At 8:33 AM -0500 4/28/08, Curt Olson wrote:
>Here's my experience; yours may vary: I first encountered this problem
>about three years ago recording in an environment that included loud
>vehicles running and vehicle doors opening and closing nearby. Later,
>using the service door to my garage as a sound source, I was able to
>reproduce it very easily at both "High Sens" and "Low Sens" settings
>(using Shure WL-183 mics).
>
>Of course, I eventually was able to turn down the input gain enough to
>make a clean recording that did not "bottom out." I transfered that
>clean recording directly into ProTools and then played it back into the
>recorder's line input. It was very easy to make the recorder "bottom
>out" in that configuration also. I inserted a WAVES Qx high-pass filter
>into the ProTools playback channel and played with different knee
>frequencies, curves and output levels. In the end I found that
>high-pass filtering with a rather standard curve and a knee set to
>about 100 Hz pretty much eliminated the problem. It seems to me that
>this "bottoming out" issue is due to a flaw somewhere in Sony's
>input/ADC path that is common to all coarse input level settings.

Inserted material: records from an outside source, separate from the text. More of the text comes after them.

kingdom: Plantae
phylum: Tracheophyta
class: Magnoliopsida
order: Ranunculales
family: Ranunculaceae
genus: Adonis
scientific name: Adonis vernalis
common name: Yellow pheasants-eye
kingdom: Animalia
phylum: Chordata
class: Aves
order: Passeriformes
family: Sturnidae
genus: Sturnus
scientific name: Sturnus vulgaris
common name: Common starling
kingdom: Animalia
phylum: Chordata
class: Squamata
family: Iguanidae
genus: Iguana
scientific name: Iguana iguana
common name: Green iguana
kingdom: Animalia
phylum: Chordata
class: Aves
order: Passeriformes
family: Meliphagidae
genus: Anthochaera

Raimund's chart seems to confirm that the Hi-MD pre at high gain
clips at lower levels compared to other recorders:
http://www.avisoft.com/recordertests.htm John Beale and Richard have
measured and discussed this:
http://www.wildlife-sound.org/equipment/himd/himdpklevels_meas.html
Coincidentally, in discussing the pre/adc chip Sony uses, Richard
suggests that the 20 dB difference in sensitivity between of the
Lo/Hi Sens settings is realized with feedback resistor adjustments as
Dan was describing today about the FR2-LE's "Trim" setting.
>
>(Incidentally, I've confirmed this problem on multiple Hi-MD units, a
>TCD-D7 DAT recorder and even the cute little NT-1 micro-dat.)
I see that Raimund's numbers suggest that the SONY DAT TCD-D3 is
_less_ subject to clipping than Hi-MD (-56 vs. -64 dBU).
>
>So yes, it's true that turning down the overall gain (or switching to a
>lower sensitivity setting) will reduce the low-frequency content, along
>with everything else, perhaps just enough to get below the threshold
>where the problem kicks in. The work-around I settled on for the WL-183
>mics was a Sound Professionals PIP battery box with built-in HPF. This
>permits me to safely record at more optimum levels in places where
>there might be some occasional low-end "bumps."
More clues could surface with a Lo-Sens vs Sound Professionals PIP
battery box A/B listening test, but our work-arounds probably
wouldn't change. I use the Lo Sens setting quite a bit in the city
and almost always for voice with electret lavaliere micing. Rob D.